O tal pedido ilíquido a que se referia no art. 28º (parte das comissões de Novembro e a totalidade das de Dezembro/2006 e de Janeiro de 2007 e repercussão das mesmas nos subsídios de férias e de Natal) não foi, pois, formulado no local e momento próprio.
            Por outro lado, nos art. 35º a 46º, sob a epígrafe “outros créditos” alegou o A. que “nunca auferiu qualquer verba a título de isenção de horário”, que “o tempo trabalhado pelo mesmo A., para além do seu horário[5] semanal de 40 horas deveria ter sido considerado como trabalho suplementar”, que “toda a gente na R. sabe que o A. fazia viagens de loja em loja, quase sempre no seu tempo de descanso e, nos dias por semana que passava em Lisboa, 5 ou 6, conforme os casos, entre visitas, negociações, reuniões com as suas várias equipas e resolução de toda a gama de problemas, era raro o dia em que chegava a casa antes das 22 horas, sendo certo que tal tipo de actuação lhe era exigida, por quem disso beneficiava e muito, ou seja, a sua entidade patronal, sendo que as determinações para a prestação de trabalho suplementar eram, muitas vezes explícitas e outra vezes implícitas ou tácitas” (37º). “O A. computa, sem exagero, como provará, que a R. lhe deveria ter pago e não pagou o equivalente a 5 horas de trabalho suplementar, por cada dia útil trabalhado, e o equivalente a 12 horas mensais de trabalho em dias de descanso complementar, acrescidos dos tempos dos descansos compensatórios legais respectivos, vencidos e não pagos, pelo menos desde a sua nomeação como Director de Operações[6], até ao seu despedimento, que deverão ser calculados e/ou remidos a dinheiro com base nas remunerações auferidas, tudo a liquidar em execução de sentença, após a condenação que, também a este título, o Tribunal não deixará de proferir!” (art. 40º) E prossegue no art. 41º “É que, infelizmente, o A., nesta confusão em que se transformou a sua vida mais recente, só conhece com rigor e precisão as retribuições de base que auferiu, por não terem sido alteradas, uma vez que não conseguiu localizar os documentos onde tudo isto tinha registado, nem os da Via Verde, que, provavelmente se encontram nas instalações da R. a que não tem acesso, situação que na prática o impede de liquidar, honesta e correctamente, como lhe obriga a ética, a totalidade dos valores em dívida, o que só é ultrapassável com a colaboração da própria R. na prossecução dos deveres consignados na lei processual…”

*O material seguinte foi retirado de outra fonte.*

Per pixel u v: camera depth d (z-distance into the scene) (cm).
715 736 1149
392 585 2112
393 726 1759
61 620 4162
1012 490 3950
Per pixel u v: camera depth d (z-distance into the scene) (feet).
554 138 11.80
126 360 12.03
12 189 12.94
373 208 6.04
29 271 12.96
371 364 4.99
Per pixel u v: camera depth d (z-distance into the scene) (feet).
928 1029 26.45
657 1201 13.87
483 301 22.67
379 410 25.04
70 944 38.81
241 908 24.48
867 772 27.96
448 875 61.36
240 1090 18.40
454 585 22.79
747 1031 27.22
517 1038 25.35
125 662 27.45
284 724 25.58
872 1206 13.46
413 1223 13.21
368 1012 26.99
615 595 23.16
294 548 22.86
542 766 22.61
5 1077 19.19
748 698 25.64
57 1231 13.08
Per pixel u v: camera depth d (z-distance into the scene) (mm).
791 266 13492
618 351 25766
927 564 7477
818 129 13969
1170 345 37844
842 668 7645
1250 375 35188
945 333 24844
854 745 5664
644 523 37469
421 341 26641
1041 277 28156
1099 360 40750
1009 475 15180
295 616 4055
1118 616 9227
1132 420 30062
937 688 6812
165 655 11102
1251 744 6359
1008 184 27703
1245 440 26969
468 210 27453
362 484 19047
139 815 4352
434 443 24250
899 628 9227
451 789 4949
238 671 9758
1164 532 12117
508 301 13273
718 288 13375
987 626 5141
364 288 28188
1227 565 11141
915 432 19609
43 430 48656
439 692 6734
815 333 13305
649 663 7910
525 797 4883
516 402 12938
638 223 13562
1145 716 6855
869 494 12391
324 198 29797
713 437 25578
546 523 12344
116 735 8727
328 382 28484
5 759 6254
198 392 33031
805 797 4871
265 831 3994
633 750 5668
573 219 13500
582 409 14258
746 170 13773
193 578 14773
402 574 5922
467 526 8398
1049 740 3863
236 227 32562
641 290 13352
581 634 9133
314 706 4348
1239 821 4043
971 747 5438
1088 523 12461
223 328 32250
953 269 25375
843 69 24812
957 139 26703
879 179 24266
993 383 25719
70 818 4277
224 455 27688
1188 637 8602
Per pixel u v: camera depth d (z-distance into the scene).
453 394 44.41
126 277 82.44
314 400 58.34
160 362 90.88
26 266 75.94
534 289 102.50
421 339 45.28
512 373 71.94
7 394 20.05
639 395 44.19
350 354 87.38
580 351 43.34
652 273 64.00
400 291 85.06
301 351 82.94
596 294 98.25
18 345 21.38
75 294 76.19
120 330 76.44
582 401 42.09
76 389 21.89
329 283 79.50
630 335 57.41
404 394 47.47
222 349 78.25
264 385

            Verifica-se que o recorrente não vem pôr em causa o entendimento manifestado pela Srª Juíza de que os pedidos genéricos tal como foram formulados são ilegais, porque fora dos casos taxativamente previstos na lei e que tal situação configura uma excepção dilatória atípica (nulidade), porque violadora da lei processual que regula os casos taxativos em que é admissível a dedução de pedido genérico. O que ele põe em causa é que, tratando-se, como se trata, de despacho proferido nos termos do art. 61º do CPT, que remete para o disposto no art. 508º do CPC, sem prejuízo do disposto no art. 27º do próprio CPT, não tenha sido feito qualquer convite ao aperfeiçoamento, sendo certo que as normas contidas naqueles preceitos legais, maxime nos 27º b) CPT e 508º 1 a) CPC, lhe impõem o dever de convidar as partes a completar ou corrigir os articulados bem como o dever de providenciar pelo suprimento de excepções dilatórias.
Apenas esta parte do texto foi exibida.